(TEXT FOR ANALYSIS)

In Kill Decision, Odin fails to recognize an important force
On page 126 of Daniel Suarez’s Kill Decision (excellent sf techno-thriller set in near future):
There were Westerners who looked with concern at the suffering of burgeoning Third World populations, but Odin knew that Mother Nature wasn’t the nurturing type. In fact, she might view the stable populations of the West as a failure—a rebellion against primordial order. Nature wanted only one thing: for creatures to produce viable offspring. After that, you were genetically dead. Nature had no more use for you. Your extended lifespan, your biography, your Hummel figurine collection, were all just taking up space. By some cosmic joke, nearly the entire scope of human experience was at odds with the biological world.
The problem here is that Odin (and Suarez) have too limited a perspective on Mother Nature, which not only provides the laws and settings for the emergence of lifeforms and their subsequent evolution, but has also produced another emergence from that: memes, the units on which human culture is based and whose interactions drive memetic/cultural evolution. Memes evolve at a rate millions of times faster than do lifeforms, and nowadays the dominant force in human life is not biological evolution but memetic evolution. Indeed, the novel itself is about the evolution of memes and how humans created an environment that supports and nourishes memes and facilitates their evolution.
He should read The Meme Machine, by Susan Blackmore. And he’s not the only one.

(End TEXT FOR ANALYSIS)

**WORK INSTRUCTION**
Reproduce the commentary on Kill Decision, everything from "The problem here" down to "the only one.", replacing "Mother Nature" with "the natural world" throughout.

(EXERCISE DATA)

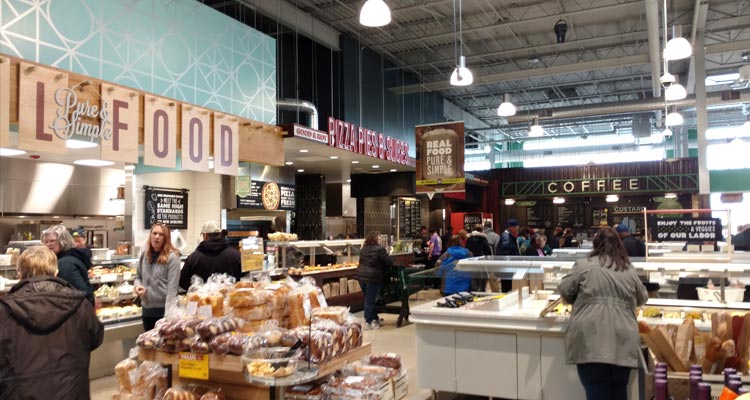
Find the location of a particular element. blue and white wall decor top left corner is located at coordinates (231, 64), (170, 48), (72, 55), (145, 382).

(End EXERCISE DATA)

**WRITTEN ANSWER**
The problem here is that Odin (and Suarez) have too limited a perspective on the natural world, which not only provides the laws and settings for the emergence of lifeforms and their subsequent evolution, but has also produced another emergence from that: memes, the units on which human culture is based and whose interactions drive memetic/cultural evolution. Memes evolve at a rate millions of times faster than do lifeforms, and nowadays the dominant force in human life is not biological evolution but memetic evolution. Indeed, the novel itself is about the evolution of memes and how humans created an environment that supports and nourishes memes and facilitates their evolution.
He should read The Meme Machine, by Susan Blackmore. And he’s not the only one.